[TASK DIRECTIONS]: Turn every line of the records below into a JSON list of strings, with one string per line and no blank lines.

[RECORDS SUPPLIED]:

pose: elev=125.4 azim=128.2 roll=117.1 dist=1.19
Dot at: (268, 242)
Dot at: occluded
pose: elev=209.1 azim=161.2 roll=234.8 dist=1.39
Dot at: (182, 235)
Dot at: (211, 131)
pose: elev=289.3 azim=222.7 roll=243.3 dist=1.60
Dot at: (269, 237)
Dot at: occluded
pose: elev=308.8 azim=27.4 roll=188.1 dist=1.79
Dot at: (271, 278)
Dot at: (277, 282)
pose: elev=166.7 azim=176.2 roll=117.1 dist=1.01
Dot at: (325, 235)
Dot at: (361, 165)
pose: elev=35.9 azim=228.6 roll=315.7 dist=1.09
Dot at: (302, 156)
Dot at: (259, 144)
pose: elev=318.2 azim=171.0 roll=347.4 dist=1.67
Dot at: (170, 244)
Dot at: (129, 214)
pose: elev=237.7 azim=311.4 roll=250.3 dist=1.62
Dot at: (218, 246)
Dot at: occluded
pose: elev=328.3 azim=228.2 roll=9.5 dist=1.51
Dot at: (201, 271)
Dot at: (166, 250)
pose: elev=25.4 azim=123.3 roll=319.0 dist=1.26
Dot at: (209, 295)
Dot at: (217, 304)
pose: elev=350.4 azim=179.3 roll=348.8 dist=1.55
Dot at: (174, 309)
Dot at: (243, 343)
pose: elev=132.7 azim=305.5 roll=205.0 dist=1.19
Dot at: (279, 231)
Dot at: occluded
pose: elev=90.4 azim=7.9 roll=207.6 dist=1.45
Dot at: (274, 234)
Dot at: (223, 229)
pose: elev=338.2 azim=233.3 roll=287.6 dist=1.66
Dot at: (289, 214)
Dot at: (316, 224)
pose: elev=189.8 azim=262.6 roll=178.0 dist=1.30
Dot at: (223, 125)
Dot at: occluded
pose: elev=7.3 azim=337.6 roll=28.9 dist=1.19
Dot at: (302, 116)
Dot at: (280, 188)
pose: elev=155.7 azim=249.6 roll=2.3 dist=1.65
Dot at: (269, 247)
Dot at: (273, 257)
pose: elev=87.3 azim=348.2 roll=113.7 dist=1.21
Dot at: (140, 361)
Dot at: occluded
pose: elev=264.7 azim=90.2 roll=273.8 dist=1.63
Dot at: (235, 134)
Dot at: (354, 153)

[RESPONSE FOR THIS EXERCISE]:
[
  "pose: elev=125.4 azim=128.2 roll=117.1 dist=1.19",
  "Dot at: (268, 242)",
  "Dot at: occluded",
  "pose: elev=209.1 azim=161.2 roll=234.8 dist=1.39",
  "Dot at: (182, 235)",
  "Dot at: (211, 131)",
  "pose: elev=289.3 azim=222.7 roll=243.3 dist=1.60",
  "Dot at: (269, 237)",
  "Dot at: occluded",
  "pose: elev=308.8 azim=27.4 roll=188.1 dist=1.79",
  "Dot at: (271, 278)",
  "Dot at: (277, 282)",
  "pose: elev=166.7 azim=176.2 roll=117.1 dist=1.01",
  "Dot at: (325, 235)",
  "Dot at: (361, 165)",
  "pose: elev=35.9 azim=228.6 roll=315.7 dist=1.09",
  "Dot at: (302, 156)",
  "Dot at: (259, 144)",
  "pose: elev=318.2 azim=171.0 roll=347.4 dist=1.67",
  "Dot at: (170, 244)",
  "Dot at: (129, 214)",
  "pose: elev=237.7 azim=311.4 roll=250.3 dist=1.62",
  "Dot at: (218, 246)",
  "Dot at: occluded",
  "pose: elev=328.3 azim=228.2 roll=9.5 dist=1.51",
  "Dot at: (201, 271)",
  "Dot at: (166, 250)",
  "pose: elev=25.4 azim=123.3 roll=319.0 dist=1.26",
  "Dot at: (209, 295)",
  "Dot at: (217, 304)",
  "pose: elev=350.4 azim=179.3 roll=348.8 dist=1.55",
  "Dot at: (174, 309)",
  "Dot at: (243, 343)",
  "pose: elev=132.7 azim=305.5 roll=205.0 dist=1.19",
  "Dot at: (279, 231)",
  "Dot at: occluded",
  "pose: elev=90.4 azim=7.9 roll=207.6 dist=1.45",
  "Dot at: (274, 234)",
  "Dot at: (223, 229)",
  "pose: elev=338.2 azim=233.3 roll=287.6 dist=1.66",
  "Dot at: (289, 214)",
  "Dot at: (316, 224)",
  "pose: elev=189.8 azim=262.6 roll=178.0 dist=1.30",
  "Dot at: (223, 125)",
  "Dot at: occluded",
  "pose: elev=7.3 azim=337.6 roll=28.9 dist=1.19",
  "Dot at: (302, 116)",
  "Dot at: (280, 188)",
  "pose: elev=155.7 azim=249.6 roll=2.3 dist=1.65",
  "Dot at: (269, 247)",
  "Dot at: (273, 257)",
  "pose: elev=87.3 azim=348.2 roll=113.7 dist=1.21",
  "Dot at: (140, 361)",
  "Dot at: occluded",
  "pose: elev=264.7 azim=90.2 roll=273.8 dist=1.63",
  "Dot at: (235, 134)",
  "Dot at: (354, 153)"
]